Es hat etwas fast Ironisches, wie viele glauben, dass eine stillende Mutter „ruht“. Man sitzt ja, das Baby ist nah, es sieht harmonisch aus. Doch hinter diesem Bild verbirgt sich eine Realität, über die wenige offen sprechen: Stillen ist keine Erholung. Stillen ist Arbeit. Körper, Seele und Geist sind voll und ganz in etwas eingebunden, das Energie, Zeit und Konzentration – buchstäblich – aufsaugt.
Der Körper im höchsten Gang
Muttermilch zu produzieren erfordert enorme Ressourcen. Es ist, als würde der Körper rund um die Uhr ein verstecktes Training absolvieren – nur ohne den Endorphin-Kick. Du verbrennst Hunderte von Kalorien, verlierst Flüssigkeit, brauchst mehr Nährstoffe und leidest oft unter Schmerzen im Rücken, Nacken oder in den Armen.
Gebunden und unflexibel
Das Stillen kann nicht pausiert, geplant oder delegiert werden (zumindest nicht ohne Pumpe, Flasche und Logistik).
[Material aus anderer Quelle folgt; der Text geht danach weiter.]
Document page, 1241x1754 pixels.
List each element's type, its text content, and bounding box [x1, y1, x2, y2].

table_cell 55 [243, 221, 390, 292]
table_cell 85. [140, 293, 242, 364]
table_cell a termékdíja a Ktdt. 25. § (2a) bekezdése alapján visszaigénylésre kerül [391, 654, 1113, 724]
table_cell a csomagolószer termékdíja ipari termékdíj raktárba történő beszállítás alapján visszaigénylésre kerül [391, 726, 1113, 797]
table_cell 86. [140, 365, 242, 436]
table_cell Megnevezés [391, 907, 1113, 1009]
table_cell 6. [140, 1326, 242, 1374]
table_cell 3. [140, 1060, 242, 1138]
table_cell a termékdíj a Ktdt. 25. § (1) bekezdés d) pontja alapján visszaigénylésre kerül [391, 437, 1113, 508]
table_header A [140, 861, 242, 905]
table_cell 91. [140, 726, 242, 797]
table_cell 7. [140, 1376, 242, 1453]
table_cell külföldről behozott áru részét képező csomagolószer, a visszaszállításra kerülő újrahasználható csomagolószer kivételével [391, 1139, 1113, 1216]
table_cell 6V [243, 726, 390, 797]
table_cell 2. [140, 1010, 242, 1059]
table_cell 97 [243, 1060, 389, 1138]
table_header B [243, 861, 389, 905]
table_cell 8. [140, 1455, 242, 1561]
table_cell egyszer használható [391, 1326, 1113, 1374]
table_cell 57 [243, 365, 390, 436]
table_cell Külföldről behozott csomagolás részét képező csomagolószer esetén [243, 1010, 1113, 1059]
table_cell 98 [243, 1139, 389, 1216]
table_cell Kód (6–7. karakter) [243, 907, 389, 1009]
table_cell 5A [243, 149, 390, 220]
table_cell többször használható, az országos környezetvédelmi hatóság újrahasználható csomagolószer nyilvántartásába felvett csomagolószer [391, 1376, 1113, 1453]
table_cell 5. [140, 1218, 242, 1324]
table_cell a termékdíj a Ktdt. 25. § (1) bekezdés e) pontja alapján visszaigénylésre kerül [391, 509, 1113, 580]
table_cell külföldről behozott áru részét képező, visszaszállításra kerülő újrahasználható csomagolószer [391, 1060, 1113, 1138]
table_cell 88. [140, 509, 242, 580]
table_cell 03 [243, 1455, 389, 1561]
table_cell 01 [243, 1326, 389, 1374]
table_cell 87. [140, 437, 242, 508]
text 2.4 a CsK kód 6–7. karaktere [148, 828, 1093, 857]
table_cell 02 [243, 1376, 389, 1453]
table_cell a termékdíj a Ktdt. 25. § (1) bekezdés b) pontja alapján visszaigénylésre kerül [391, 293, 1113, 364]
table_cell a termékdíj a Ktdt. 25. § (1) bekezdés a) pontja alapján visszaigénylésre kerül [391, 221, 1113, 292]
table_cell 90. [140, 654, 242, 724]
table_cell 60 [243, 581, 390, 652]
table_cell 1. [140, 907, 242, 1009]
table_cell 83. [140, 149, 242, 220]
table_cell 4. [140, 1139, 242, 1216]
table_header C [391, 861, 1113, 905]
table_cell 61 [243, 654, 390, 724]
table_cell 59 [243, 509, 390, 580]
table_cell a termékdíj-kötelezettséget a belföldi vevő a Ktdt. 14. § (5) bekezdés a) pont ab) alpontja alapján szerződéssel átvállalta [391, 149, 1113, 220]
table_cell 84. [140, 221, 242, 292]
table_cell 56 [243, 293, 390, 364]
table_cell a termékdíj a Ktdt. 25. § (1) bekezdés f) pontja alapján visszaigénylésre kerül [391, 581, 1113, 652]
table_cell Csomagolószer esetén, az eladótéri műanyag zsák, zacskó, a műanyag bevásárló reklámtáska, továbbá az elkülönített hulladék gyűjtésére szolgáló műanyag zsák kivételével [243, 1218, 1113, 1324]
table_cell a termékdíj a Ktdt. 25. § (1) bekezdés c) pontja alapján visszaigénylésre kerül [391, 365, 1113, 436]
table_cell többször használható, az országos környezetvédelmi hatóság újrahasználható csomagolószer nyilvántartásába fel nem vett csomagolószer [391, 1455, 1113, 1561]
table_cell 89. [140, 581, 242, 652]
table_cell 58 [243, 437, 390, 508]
Du sitzt da, still, wenn das Baby es bestimmt. Es ist nicht die Wahl zwischen Sofa und Aktivität – es ist das Festsitzen in einer Aufgabe, bei der du nicht einmal die Arbeitszeiten bestimmen kannst.
Mental auslaugend
Sicher ist Stillen ein Moment der Nähe, aber es kann auch einsam, langwierig und stressig sein. Die Gedanken drehen sich im Kreis, besonders nachts, wenn die Welt schläft, aber du wach bist mit einem Kleinen, das alles sofort will.
Schlaflose Nächte ≠ Erholung
Im Gegensatz zu „Ruhe“ findet das Stillen oft auf Kosten des Schlafs statt. Körper und Gehirn bekommen nie wirklich eine Chance, sich zu erholen.
Und dann wäre da der Mythos der Ersatznahrung
Viele Partner (oder Außenstehende) denken vielleicht: „Aber kannst du nicht einfach Ersatznahrung geben? Das ist doch genauso gut.“
Doch die Wahrheit ist, dass Muttermilch eine lebendige Flüssigkeit ist. Sie verändert sich dynamisch je nach den Bedürfnissen des Babys, enthält immunstärkende Substanzen und ist genau auf dieses Baby in diesem Moment zugeschnitten. Ersatznahrung ist eine fantastische Alternative, wenn sie benötigt wird – aber sie ist niemals identisch mit Muttermilch.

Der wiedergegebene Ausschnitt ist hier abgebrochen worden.